The question involved in this case is the validity of an ordinance of the board of supervisors of Santa Barbara County, made April .10, 1891, fixing the salaries of the constables of the various townships of the county for their services in criminal cases. In each of the townships 1, 3, and 8, the annual salary for such services was fixed at $24, in No. 2 at $480, and in each of the remaining townships specific sums, varying in amounts. This order was made pursuant to subdivision 14 of section 183 of “ an act to establish a uniform system of county and township governments,” approved March 13, 1891 (Laws 1891, p. 377), which subdivision reads as follows: “ 14. Constables, a salary to be fixed by the board of supervisors, and paid monthly out of the salary fund, as the salaries of the county officers are paid, such salary to be in full compensation for all services of any kind, nature, or description required of them by law in *473criminal cases; and said constables shall be allowed to charge and receive for their own use such fees as are now or may hereafter be allowed by law for all services performed by them in civil cases. The .provisions of this subdivision shall take effect from and after the approval of this act.” Section 183, of which the foregoing subdivision is a part, relates only to counties of the twenty-first class, to (which class the county of Santa Barbara belongs. Alonzo Crabb and C. H. Kelton were duly elected constables of township Ho. 2, in said county, for the term of two years, beginning on the fifth day of January, 1891, three months and five days before the date of the order. Prior to the commencement of the action, the defendant, as - county auditor, had drawn several warrants to each of said constables for monthly installments of forty dollars each, and this suit was brought to enjoin the further issuance of warrants under said order.

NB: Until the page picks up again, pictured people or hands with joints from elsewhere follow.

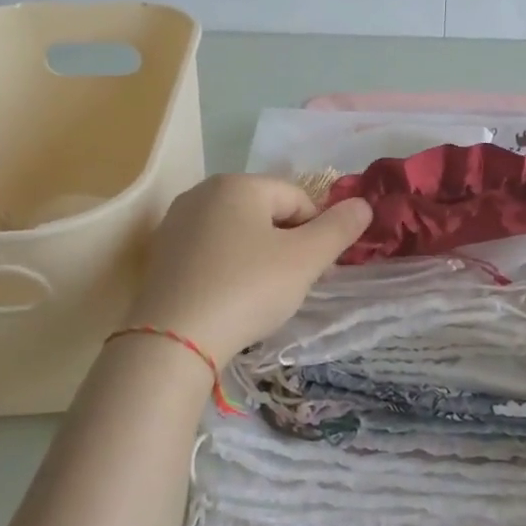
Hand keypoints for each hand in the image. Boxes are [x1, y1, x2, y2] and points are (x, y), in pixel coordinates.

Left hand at [123, 175, 371, 362]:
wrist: (173, 340)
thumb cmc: (247, 289)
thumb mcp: (305, 260)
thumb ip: (339, 229)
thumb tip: (364, 205)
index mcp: (238, 184)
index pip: (298, 199)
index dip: (315, 234)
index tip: (313, 271)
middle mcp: (203, 192)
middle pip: (267, 212)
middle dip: (287, 244)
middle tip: (290, 284)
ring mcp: (177, 222)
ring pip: (239, 233)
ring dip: (259, 257)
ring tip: (259, 295)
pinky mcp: (161, 254)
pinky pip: (211, 252)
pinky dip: (229, 268)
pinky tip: (229, 298)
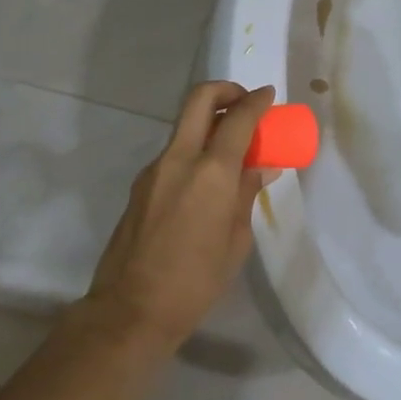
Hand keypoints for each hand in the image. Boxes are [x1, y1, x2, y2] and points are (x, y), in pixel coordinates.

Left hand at [83, 81, 278, 345]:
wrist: (132, 308)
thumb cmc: (196, 281)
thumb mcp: (235, 240)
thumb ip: (247, 195)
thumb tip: (261, 167)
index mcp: (210, 173)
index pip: (238, 119)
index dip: (257, 102)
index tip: (269, 96)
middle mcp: (179, 159)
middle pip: (199, 100)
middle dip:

The complaint, in addition to the foregoing facts, alleged that the compensation for services rendered by constables in criminal cases in said county was fixed by section 23 of an act entitled “ An act to regulate fees of office and salaries of certain officers, and to repeal certain other acts in relation thereto,” approved March 5, 1870; that the fees to which said constables were legally entitled were less than the said sum of forty dollars per month; that the board of supervisors had no authority of law to make said order; and that it was in violation of sections 5 and 9 of article XI. of the constitution of the state of California, and therefore null and void.
The defendant interposed a general demurrer to the complaint, which was properly overruled, and thereupon filed an answer admitting the making of said order by the board of supervisors, averring that they had authority to make it, that said constables were entitled to the compensation thereby fixed, and further alleging that said compensation was less than that they had theretofore received, or would have been entitled to receive under the act of 1870. Plaintiff moved for judg*474ment on the pleadings, which was granted, and defendant appeals.
There is no question that the order of the board of supervisors conformed to subdivision 14 of section 183 of the said act of 1891, and therefore the sole question is as to the constitutionality of that subdivision of said section.
The answer having raised an issue as to whether the compensation of these officers was increased or diminished by the order, the answer alleging affirmatively that it was less, plaintiff’s motion for judgment on the pleadings admitted this averment of the answer. (Fleming v. Wells, 65 Cal. 339; Ward v. Flood, 48 Cal. 46; 17 Am. Rep. 405; Taylor v. Palmer, 31 Cal. 257.) It follows, therefore, that the order in question cannot be held violative of section 9 of article XI. of the constitution, which prohibits an increase of salary of an officer after his election or during his term of office.
Said subdivision 14 of section 183 of said act, upon the constitutionality of which the validity of said order depends, is, however, clearly obnoxious to section 5 of article XI. of the constitution, as alleged in the complaint. This section of the constitution is as follows: “ The legislature, by general and uniform laws, shall provide for the election or appointment, in the several counties, of boards of supervisors, sheriffs, county clerks, district attorneys, and such other county, township, and municipal officers as public convenience may require, and shall prescribe their duties and fix their terms of office. It shall regulate the compensation of all such officers in proportion to duties, and for this purpose may classify the counties by population.”
In the recent case of Dougherty v. Austin, 94 Cal. 601, in which the opinion upon rehearing was filed May 30, 1892, this provision was carefully considered and very fully discussed. In that case the question arose upon an order made by the board of supervisors of Marin County, providing for the appointment of a deputy county clerk, at a salary of fifty dollars *475per month, payable out of the county treasury, which order was made under section 211 of the County Government Act as amended in 1887. (Stats. 1887, p. 207.)
That case, it is true, also involved the consideration of section 9 of article XI., which, as we have seen, does not arise in this case; but in all other respects the questions in that case and in this are the same. In Doughei ty v. Austin, it was held that section 5 of article XI., above quoted, imposed upon the legislature the duty of reguating the compensation of the officers there named or designated in proportion to duties; that this provision was mandatory, and could not be delegated to the board of supervisors; and under the authority of that case, subdivision 14 of said section 183 must be held to be in conflict with section 5 of article XI. of the constitution, and therefore void.
Judgment affirmed.
McFarland, J., did not take part in the decision.